Showing posts with label parenthood. Show all posts
Showing posts with label parenthood. Show all posts

Monday, November 8, 2021

Motherhood Is Not A Job...

Disclaimer: Views expressed here are my own opinions and lived experiences. If you have something different and helpful to share - comment below. 


Once upon a time, I was on the verge of experiencing Motherhood burnout (ok maybe I was fully there). One day while mindlessly scrolling through YouTube, looking for a distraction, I came across a video explaining the difference between Burnout and Depression while simultaneously reading articles about Motherhood Burnout. Less than 5 minutes in (reading and listening) it dawned on me that Motherhood is not a job and comparing it to a job is an orange vs. apples situation. 


You see, in the video, the speaker gave a powerful example of what burnout is and that’s when light bulbs went off for me. 


She shared that when a person is burnt out they can go on vacation with all the reassurance that someone is handling their everyday duties at work. Thus, when they go on vacation they can be fully present, relaxed, recharged and refreshed to go back to work. 


On the other hand when a person is depressed the darkness follows them.


Caveat: I am in no way saying your kids are the darkness. (Wipes sweat 😅)


On the flip side: I once saw a meme that said ‘parents of young children don’t have relaxing vacations; they just pack up the chaos at their house and move it to another location.’ 


Back to the train of thought...


In trying to liken her description/example to Motherhood burnout - I could not. For starters, which Mom, especially of littles, can go on a tropical vacation away from their young children and fully relax and unwind? 


Show forth yourself because I’d love to psychoanalyze you. Lol.


On a serious note...


Mothering is a 24/7 thing whether stay at home mom or working a job at home mom. 


Question for work out of home moms: Do you think of motherhood as a 24/7 thing? Comment down below 👇🏾


I want to highlight three fundamental ways in which a regular job differs from Motherhood:


  1. You can always change a job or quit it all together.
  2. If you quit your job you’re easily replaced and it’s back to business as usual. 
  3. When you leave work (and if you’re good at setting healthy work life boundaries) you don’t have to think about it or do any work till the next work day. 

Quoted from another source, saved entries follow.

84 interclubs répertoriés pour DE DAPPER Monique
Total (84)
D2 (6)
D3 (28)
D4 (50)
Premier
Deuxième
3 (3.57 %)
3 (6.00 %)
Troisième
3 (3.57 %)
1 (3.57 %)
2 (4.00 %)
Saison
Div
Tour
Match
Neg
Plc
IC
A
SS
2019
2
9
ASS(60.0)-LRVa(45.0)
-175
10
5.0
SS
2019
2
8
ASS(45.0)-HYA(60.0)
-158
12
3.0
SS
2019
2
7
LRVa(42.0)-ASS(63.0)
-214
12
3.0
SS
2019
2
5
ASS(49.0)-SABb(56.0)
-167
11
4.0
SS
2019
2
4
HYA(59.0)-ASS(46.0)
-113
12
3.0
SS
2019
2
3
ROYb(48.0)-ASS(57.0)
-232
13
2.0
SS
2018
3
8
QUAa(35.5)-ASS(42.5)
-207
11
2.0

Caveat: There are people who treat work/ a job like their baby and jobs that want to consume even your dreams/nightmares. 


The list goes on but when I think of these 3 key differences, I’m reminded that Motherhood is not a job but a high calling and the work a mother does is ALWAYS calling. 

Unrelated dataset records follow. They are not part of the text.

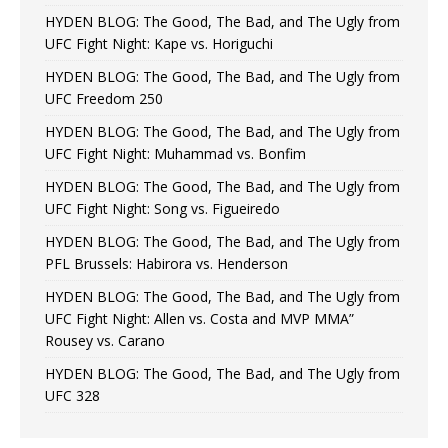
HYDEN BLOG: The Good, The Bad, and The Ugly from
UFC Fight Night: Kape vs. Horiguchi
HYDEN BLOG: The Good, The Bad, and The Ugly from
UFC Freedom 250
HYDEN BLOG: The Good, The Bad, and The Ugly from
UFC Fight Night: Muhammad vs. Bonfim
HYDEN BLOG: The Good, The Bad, and The Ugly from
UFC Fight Night: Song vs. Figueiredo
HYDEN BLOG: The Good, The Bad, and The Ugly from
PFL Brussels: Habirora vs. Henderson
HYDEN BLOG: The Good, The Bad, and The Ugly from
UFC Fight Night: Allen vs. Costa and MVP MMA”
Rousey vs. Carano
HYDEN BLOG: The Good, The Bad, and The Ugly from
UFC 328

This non-stop existence can lead to Motherhood burnout because it is so all consuming. So based on what I’ve lived, read and watched...here are some ways to combat Motherhood burnout:


  1. Get enough rest. Whatever your body needs to function, at it’s best, prioritize that and get that amount. 
  2. Get the right nutrition. Because basically Motherhood is a marathon so fuelling on coffee just won’t cut it. Get the good stuff (fruits, veggies, vitamins, minerals etc) your body needs to be sharp and focused. 
  3. Get enough exercise. Because these kids are not slowing down or taking days off. 
  4. Set boundaries and expectations.Kids take/demand a lot of time and energy so manage expectations with your social circle/gadget life. People will come to understand that you’re a busy mom of 1...2...3...4...etc kids and that you’ll eventually return their text or missed call.
  5. Ask for help/advice/supportwhen you need it and remember to pay it forward.
  6. Prioritize alone time. Whether it’s 45 minutes or an hour in the morning, noon or night...pray, journal, meditate, sing, dance...do something that is going to emotionally/spiritually energize you. 
  7. Plan & Organizeyour days including your fun days. The work spent planning on the front end will save you the burnout on the back end. In general, time spent organizing your life is never wasted time. 
  8. Remember Your Why. Write it down, put it on your vision board anything that will remind you of why being the best mother you can be is important you. 


Caveat: If untreated, burnout can lead to depression (consult your Doctor or healthcare provider on this).


Motherhood is dynamic, important, enormous, tiresome, consuming, multifaceted, challenging, [insert some good adjectives] and if done to the best of your ability, can create a positive ripple effect for generations to come.


On those especially tough days, remember you’re not alone in this ‘hood. Just think of the many mothers before you or around you who are also powering through the hard moments. Take comfort in that fact that you are not alone.